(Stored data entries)
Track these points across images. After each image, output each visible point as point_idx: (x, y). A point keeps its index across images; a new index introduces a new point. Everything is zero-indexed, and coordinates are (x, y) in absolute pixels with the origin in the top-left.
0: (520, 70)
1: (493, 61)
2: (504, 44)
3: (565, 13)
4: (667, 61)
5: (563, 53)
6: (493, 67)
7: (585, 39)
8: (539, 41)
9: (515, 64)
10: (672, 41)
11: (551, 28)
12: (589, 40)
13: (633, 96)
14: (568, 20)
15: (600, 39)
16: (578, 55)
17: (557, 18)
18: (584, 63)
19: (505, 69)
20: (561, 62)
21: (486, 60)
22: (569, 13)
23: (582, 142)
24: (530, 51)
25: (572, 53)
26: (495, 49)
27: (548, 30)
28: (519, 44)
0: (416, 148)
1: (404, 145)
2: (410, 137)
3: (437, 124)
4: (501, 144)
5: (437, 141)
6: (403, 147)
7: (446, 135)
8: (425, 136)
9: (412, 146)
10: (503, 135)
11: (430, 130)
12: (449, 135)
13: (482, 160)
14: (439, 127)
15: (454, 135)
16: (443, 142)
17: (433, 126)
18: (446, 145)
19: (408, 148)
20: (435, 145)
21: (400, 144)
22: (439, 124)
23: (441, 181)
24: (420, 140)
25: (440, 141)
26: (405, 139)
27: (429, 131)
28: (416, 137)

- **Directions**
Please print exactly the lines of the entries above, beginning with the line that contains "23: (582, 142)" and ending with the last line.

- **Exercise output**
23: (582, 142)
24: (530, 51)
25: (572, 53)
26: (495, 49)
27: (548, 30)
28: (519, 44)
0: (416, 148)
1: (404, 145)
2: (410, 137)
3: (437, 124)
4: (501, 144)
5: (437, 141)
6: (403, 147)
7: (446, 135)
8: (425, 136)
9: (412, 146)
10: (503, 135)
11: (430, 130)
12: (449, 135)
13: (482, 160)
14: (439, 127)
15: (454, 135)
16: (443, 142)
17: (433, 126)
18: (446, 145)
19: (408, 148)
20: (435, 145)
21: (400, 144)
22: (439, 124)
23: (441, 181)
24: (420, 140)
25: (440, 141)
26: (405, 139)
27: (429, 131)
28: (416, 137)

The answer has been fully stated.